Chesnara plc (LON:CSN) has announced its 2021 full-year results. The headline figures are good, with Economic Value earnings of £57.8m. Within this, there were strong positive results from economic variances. Operational variances showed the effect of the challenges to the Swedish business, in particular, although their negative contribution of £32.6m was a distinct improvement on the £49.9m loss in 2020. The final dividend increased by 3% to give a total for the year of 22.60p. On the balance sheet, the growth in Economic Value was offset by adverse movements in exchange rates; net, it shrank by 2%.
- Acquisitions: Since the results announcement, the acquisitions of Sanlam and Robein Leven have completed. The announcement was preceded in February by the issue of a £200m note at 4.75%. The latter signals that management is confident about finding more transactions in the near future.
- Estimates: The additional bond interest will be partially offset by savings from repaying existing facilities and reduced tax. We have assumed no additional earnings from acquisitions in 2022, while, in 2023, they will offset the bond costs. Net, we have reduced our 2022E EPS by 2%, and 2023E by 3%.

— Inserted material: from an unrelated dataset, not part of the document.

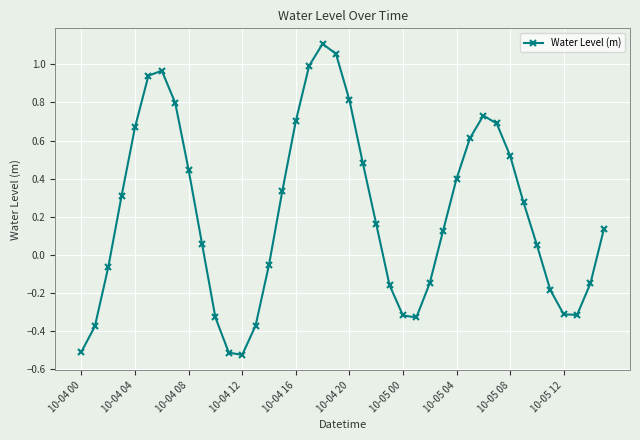

How many points are higher than both their immediate neighbors (excluding endpoints)?

3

- Valuation: With a price at approximately two thirds of its Economic Value, Chesnara seems undervalued. A prospective dividend yield of 8.1%, with good prospects of continued growth, also suggests an undervalued stock.
- Risks: Ultimately, the company remains tied to movements in financial markets and adverse developments in operational areas. Having just come through a testing period for the latter, in particular, we can see how well Chesnara can manage these challenges.
- Investment summary: Chesnara has three pillars for delivering value, but also aims to be the “least troublesome source of sustainable, attractive dividend yield”. A close analysis reveals that there is substance underlying this aim. In our opinion, the discount to Economic Value looks wider than it should, and the yield appears high for a dividend that is both secure and growing.